Thanks to everyone for their thoughts.
Posted by: OP | 04/23/2021 at 01:47 PM
OP: If you read carefully, I said *if* you could. I assumed that you could since you wrote:
“For example, if my employer is only paying me 90% of what it used to, for the same work, then I can give 90% of the effort I used to (the 90% is more than sufficient to cover the job requirements).”
This is a logical claim here. Suppose your employer paid you 30% what it used to, then by your claim, you could give 30% of the effort so long as those 30% effort somehow is able cover the job requirement. It’s not illogical, but is it practical? If you can, I’d be very impressed and would like to know how you do it.

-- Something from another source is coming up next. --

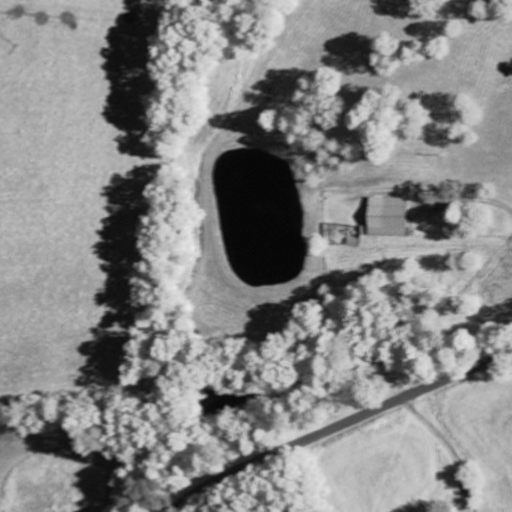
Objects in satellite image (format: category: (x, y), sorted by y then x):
building: (384, 217)
road: (340, 425)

Wu Wei does not literally entail effortless action. It’s a figurative language I’m using here meant to capture the idea that one can do something effective while not being so unnecessarily forceful on oneself.
To answer your question: A 10% decrease would not necessarily decrease overall teaching quality. Whether or not incremental decreases in effort negatively effects the quality of teaching depends on *what* you’re excluding. Nor would I think it’s necessarily immoral since it is vague as you pointed out.
Personally, I wouldn’t even frame this issue in terms of effort. Instead, I would frame it in terms of the *content* of teaching. Do you need students to do presentations? Probably not in philosophy. Do you need discussions? In philosophy probably yes; it depends because I had a philosophy class that was mostly lecture. Do you need feedback? Yes it’s absolutely necessary. Do you need to teach them basic logic and/or how to identify logical fallacies? Yes, since it’s philosophy.
There are many resources you can provide students that they can refer to that would save you so much energy and time. In fact, I’ve written before on this blog that reference is part of teaching (though indirect).
Experienced and seasoned teachers use reference and point-to high quality and accessible resources for their students to study on their own time because they know they need the extra class time and time in general to focus on discussion and giving good feedback. A good teacher provides them tools they could use on their own time. Hence Wu Wei (effortless action).
Instead of asking “Is it moral to decrease my teaching effort?” ask, “Is it moral to exclude X,Y,Z teaching method?” The latter question is more concrete and not so abstract.